In response to this, a new Commission on Alcohol Harm has been launched by the Alcohol Health Alliance (AHA) (see news, page 4). The commission will hold three oral evidence sessions across the country, with these and submitted written evidence feeding into a wide-ranging report.

‘I think it’s time to re-focus the public’s attention,’ AHA chair Professor Sir Ian Gilmore tells DDN. ‘The lack of a strategy is really harming the nation, and it’s timely in terms of the pressures on the NHS.’

AHA chair Professor Sir Ian Gilmore
AHA chair Professor Sir Ian Gilmore

While A&E departments used to feel the impact on Saturday nights, it’s now every night of the week, he says. ‘Then there are the chronic conditions and the links to cancer that maybe weren’t so evident when the evidence was last reviewed. I think the spotlight also needs to be put more on areas that are traditionally less well known, like domestic violence, children of alcohol-dependent parents, and foetal alcohol spectrum disorder. I think it’s time to look beyond the usual harms.’

The commission will make recommendations across the board, and not just about prevention – its scope also includes treatment services, which are ‘of major concern’, he says. ‘But in terms of prevention we wish to be evidence-based, and the evidence is around price, availability and marketing.’

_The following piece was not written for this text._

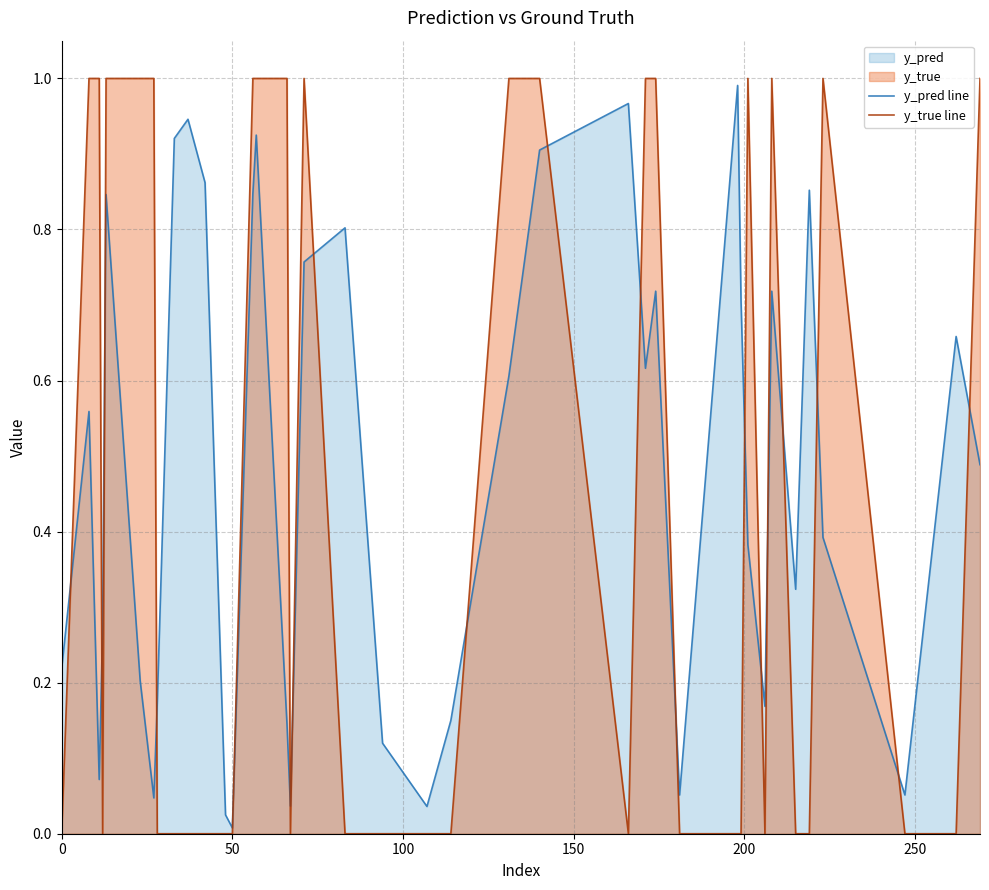

What is the value of the y_true line point at the 34th from the left?

1.0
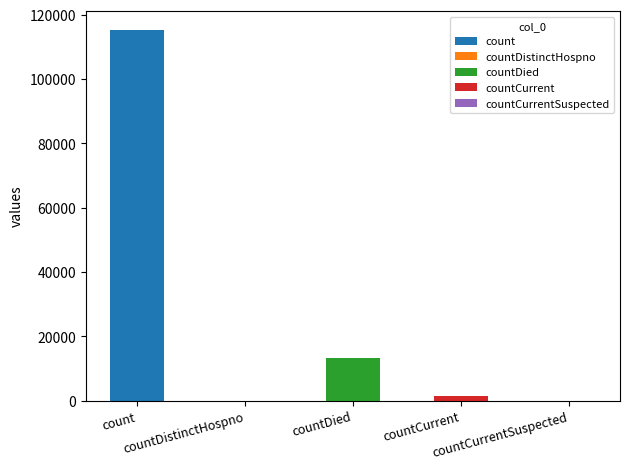

What position from the right is count?

5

When it comes to marketing, two areas that are perhaps ripe for reform are social media and the current system of self-regulation around labelling. ‘While the government hasn’t been receptive to regulation I think they are concerned about digital marketing and protecting children, and alcohol falls very much into that category – so we’ll certainly be making the case around the digital world,’ he says. ‘But also self-regulation doesn’t seem to work, and I think that’s something that’s likely to come out of the commission.’

Any effective alcohol strategy will need to address price, and one thing it’s easy to forget it is that the 2012 strategy did actually contain a commitment to minimum unit pricing (MUP). While that’s now in place in Scotland – albeit after a lengthy battle – and Wales, we’re still yet to see it in England. Gilmore believes the introduction of some sort of floor price is only a matter of time, however.

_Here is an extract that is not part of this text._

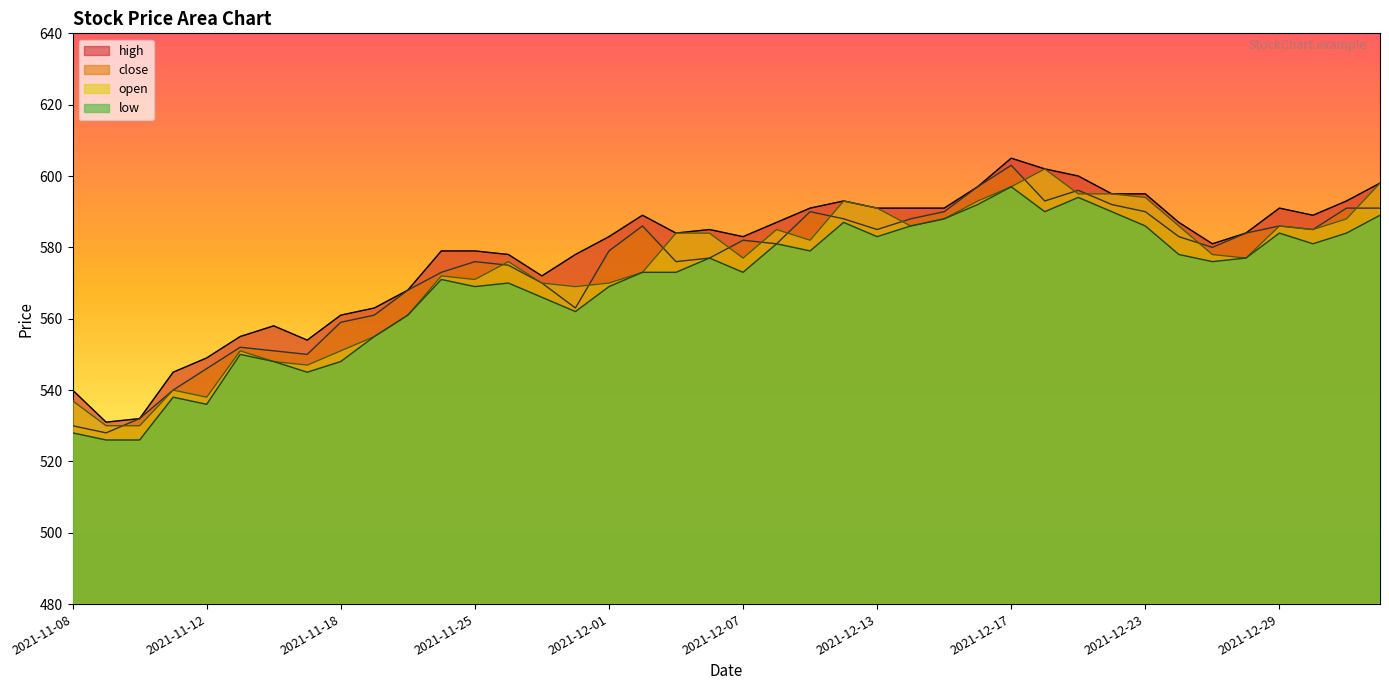

Reading right to left, transcribe all the data shown in this chart.

high: 598	593	589	591	584	581	587	595	595	600	602	605	597	591	591	591	593	591	587	583	585	584	589	583	578	572	578	579	579	568	563	561	554	558	555	549	545	532	531	540
close: 591	591	585	586	584	580	583	590	592	596	593	603	597	590	588	585	588	590	581	582	577	576	586	579	563	570	575	576	573	568	561	559	550	551	552	546	540	532	528	530
open: 598	588	585	586	577	578	586	594	595	595	602	597	593	588	586	591	593	582	585	577	584	584	573	570	569	570	576	571	572	561	555	551	547	548	551	538	540	530	530	537
low: 589	584	581	584	577	576	578	586	590	594	590	597	592	588	586	583	587	579	581	573	577	573	573	569	562	566	570	569	571	561	555	548	545	548	550	536	538	526	526	528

‘I think the evidence is overwhelming that price is the single biggest determinant of how much communities drink,’ he says. ‘There isn’t just one mechanism of tackling price, and I think the huge benefit of MUP is that it hits the cheapest drinks. Products like white cider have almost disappeared in Scotland since MUP, and very few moderate drinkers drink white cider – it tends to be the most vulnerable. So minimum unit price is certainly on our agenda as an important priority, in partnership with duty.’

The drinks industry’s first response ‘is always, “It’s nothing to do with price, we need to change the culture”’, he says. ‘But my response to that is the biggest change in culture in the last 20 years has been going from a country that drinks in pubs and bars to a country that drinks at home. About eighty per cent of alcoholic drinks except beer are drunk at home, and even beer is 50-50 whereas it used to be consumed overwhelmingly in pubs. That’s been driven by cheap supermarket drink.’

Access to treatment, meanwhile, is ‘worryingly inadequate’, he says, ‘and our impression is that it’s getting worse rather than better. Services are getting more fragmented and often put out to the lowest tender, and while I understand the reasons for moving public health into local government there have been casualties from that in funding terms.’

So what are his hopes for the commission? ‘What will we achieve? I don’t know. But we know from experience that we won’t achieve anything if we don’t try, and we think the time is right. The lack of government commitment, the evidence of real progress in Scotland, the pressures on the NHS – they all make the commission a timely exercise.’